In a successful trilogy, the second book soars. It takes off like a rocket from the firm foundation that has been established in the first book, using the unresolved or partially-resolved tension to get a running start. There’s a great freedom in middle books because the “problem” – the threat or goal – has already been established. It may be clarified or elaborated or modified, but we’re not starting from scratch. Now we have the freedom to ratchet up the tension, increase the stakes, have a gazillion things go wrong wrong OMG DISASTER. I wonder if many middle books have a soggy quality because they limit themselves to “getting from here to there” instead of “swamp-malaria-alligators-sinkhole-hurricane-ALIENS FROM SPACE-PLANET GO SPLODY!” Middle books work when every turn makes the situation exponentially worse and our characters have to work that much harder and suffer that much more.

Like the first book and stand-alone novels, middle books need a three-part structure, too, with plot twists and rising action. Because they begin at an unstable place, the initial establishment of character and problem (something the protagonist wants or must prevent, etc.) can be accelerated. That is, we’re not introducing the problem or what leads up to it; we’re beginning with what makes that problem even more pressing. I love it when an author is skillful enough to do this at the same time as reminding me of the crucial points from the last book, particularly when it may have been a year or more since I’ve read that. Backstory infodump, whether in narration, flashback, prolog, or inane “as you know, Bob” dialog, squanders the momentum that is the parting gift of the first volume to the second. These things are counterproductive because they are static, backward-looking. The result is a flabby middle book, one that is stuck with having to “come up to speed” from a dead-in-the-water halt.

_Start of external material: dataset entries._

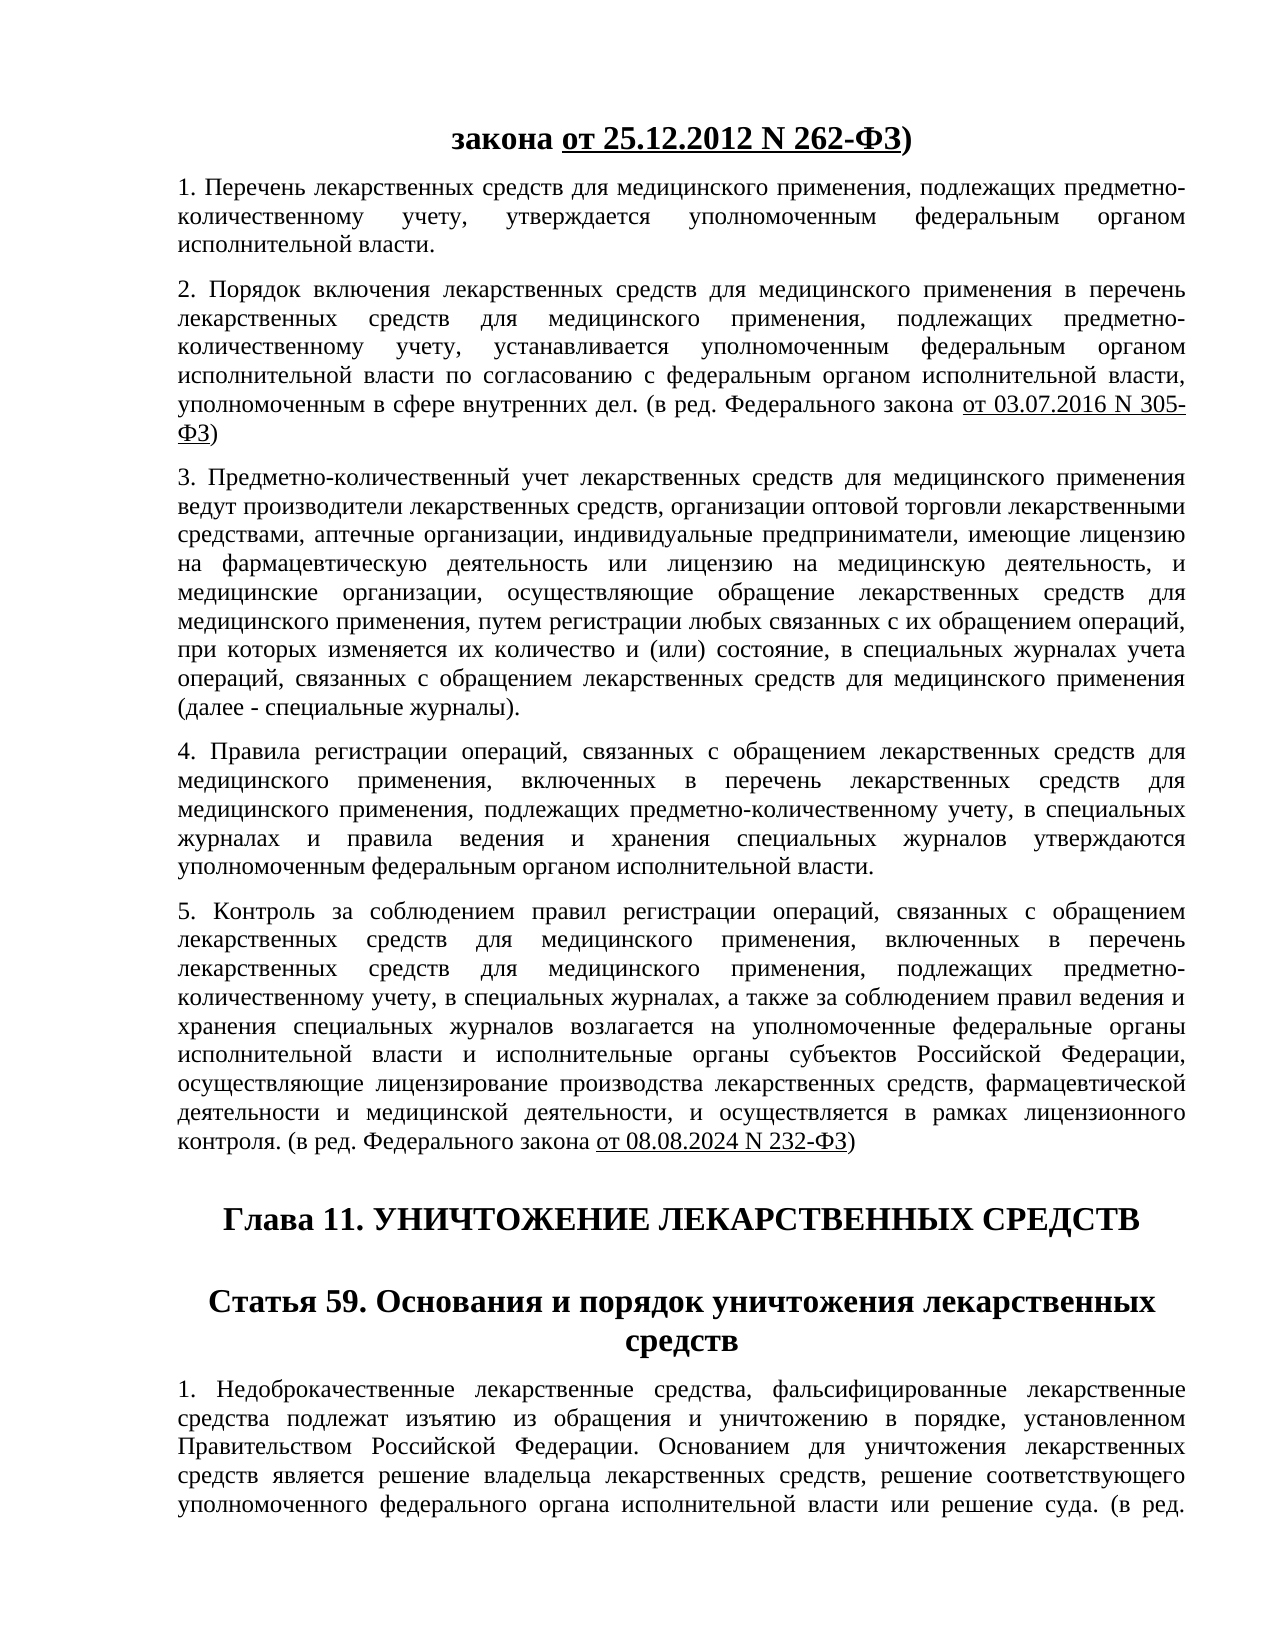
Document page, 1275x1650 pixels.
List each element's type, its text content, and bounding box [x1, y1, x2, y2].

text 4. Правила регистрации операций, связанных с обращением лекарственных средств для медицинского применения, включенных в перечень лекарственных средств для медицинского применения, подлежащих предметно-количественному учету, в специальных журналах и правила ведения и хранения специальных журналов утверждаются уполномоченным федеральным органом исполнительной власти. [177, 736, 1186, 880]
text Статья 59. Основания и порядок уничтожения лекарственных средств [177, 1282, 1186, 1358]
text 2. Порядок включения лекарственных средств для медицинского применения в перечень лекарственных средств для медицинского применения, подлежащих предметно-количественному учету, устанавливается уполномоченным федеральным органом исполнительной власти по согласованию с федеральным органом исполнительной власти, уполномоченным в сфере внутренних дел. (в ред. Федерального закона от 03.07.2016 N 305-ФЗ) [177, 274, 1186, 446]
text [177, 1374, 1186, 1518]
text 1. Перечень лекарственных средств для медицинского применения, подлежащих предметно-количественному учету, утверждается уполномоченным федеральным органом исполнительной власти. [177, 172, 1186, 258]
text Глава 11. УНИЧТОЖЕНИЕ ЛЕКАРСТВЕННЫХ СРЕДСТВ [177, 1199, 1186, 1237]
text 5. Контроль за соблюдением правил регистрации операций, связанных с обращением лекарственных средств для медицинского применения, включенных в перечень лекарственных средств для медицинского применения, подлежащих предметно-количественному учету, в специальных журналах, а также за соблюдением правил ведения и хранения специальных журналов возлагается на уполномоченные федеральные органы исполнительной власти и исполнительные органы субъектов Российской Федерации, осуществляющие лицензирование производства лекарственных средств, фармацевтической деятельности и медицинской деятельности, и осуществляется в рамках лицензионного контроля. (в ред. Федерального закона от 08.08.2024 N 232-ФЗ) [177, 896, 1186, 1154]
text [177, 118, 1186, 156]
text 3. Предметно-количественный учет лекарственных средств для медицинского применения ведут производители лекарственных средств, организации оптовой торговли лекарственными средствами, аптечные организации, индивидуальные предприниматели, имеющие лицензию на фармацевтическую деятельность или лицензию на медицинскую деятельность, и медицинские организации, осуществляющие обращение лекарственных средств для медицинского применения, путем регистрации любых связанных с их обращением операций, при которых изменяется их количество и (или) состояние, в специальных журналах учета операций, связанных с обращением лекарственных средств для медицинского применения (далее - специальные журналы). [177, 462, 1186, 721]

In much the same way the ending of the first book gives the second a running start by incomplete resolution of tension, the second book ends in an even less stable, more unsettled place. I don’t mean that a cliff-hanger is necessary, only that the reader is left with the certain knowledge that the story is not yet over. We are at a temporary resting-place, with even greater perils to come. A partial resolution is necessary for the dynamic shape of the book, but because the book is not complete in itself – it is part of a larger overarcing tale – all the ends should not be neatly tied up. (Well, unless we’re talking about our hero being bound in chains while a dragon approaches…)

At the beginning, I mentioned “middle” books that are really sequels to stand-alone novels. The author may leave specific elements unresolved, “open doors” if you will, when submitting a book in today’s market. Publishers are increasingly reluctant to offer multi-book contracts to unknown or lesser-known authors, or if the genre is one in which an author does not already have an established following. Established midlist authors face the same situation. On the one hand, only a single book contract may be offered; on the other hand, if the book does well, the publisher is likely to ask for more in that world with those characters. That’s where the “open doors” come in, or an author might develop secondary characters or introduce problems not present in the initial volume. I would say these are not true “middle books” but sequels in a series. Characters and their conflicts may carry over from one volume to the next, but the progression structure is essentially episodic, not one long story told over three acts. This is neither good nor bad, apples nor oranges; it presents its own set of challenges and rewards.